Figure 2: Attack Vectors pursued by the different LLMs. For each attack vector, we detail the percentage of runs in which the respective attack vector was included.

Key Challenges and Implications

The research delineates several challenges intrinsic to LLM-driven security testing. Issues such as the LLMs "going down rabbit holes," where models hyper-focus on specific attack paths while neglecting others, and incomplete information transfer between planning and execution modules are identified. These highlight areas for improvement in LLM-based security automation.

The authors also emphasize ethical considerations inherent in security tool applications, advocating for transparency and open-source dissemination to foster collective cybersecurity improvements.

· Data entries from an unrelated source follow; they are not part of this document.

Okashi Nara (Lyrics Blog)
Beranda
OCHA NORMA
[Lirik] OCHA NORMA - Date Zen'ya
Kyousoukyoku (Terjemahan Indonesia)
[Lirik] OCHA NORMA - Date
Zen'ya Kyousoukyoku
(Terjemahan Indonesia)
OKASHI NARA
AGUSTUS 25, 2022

Future Research Opportunities

Future research should focus on enhancing information transfer mechanisms within LLM architectures and mitigating the hyper-focus phenomenon observed in LLMs during test runs. Additionally, increased safety guardrails to prevent LLM misuse can be incorporated into subsequent implementations.

Figure 3: Our sampling runs were time-capped at two hours, making the efficacy of time spent by the LLMs of high importance. The graphs show in which areas the different LLMs spent their time in, and how long singular LLM queries took.

Conclusion

This work establishes a foundational framework for LLM-driven cybersecurity automation in Active Directory networks, demonstrating both potential and current limitations. The research underscores the promise held by domain-agnostic LLM-driven architectures in improving autonomous system capabilities across broader sectors of software engineering. The findings contribute to a burgeoning body of knowledge that aims to balance technological innovation with ethical responsibility.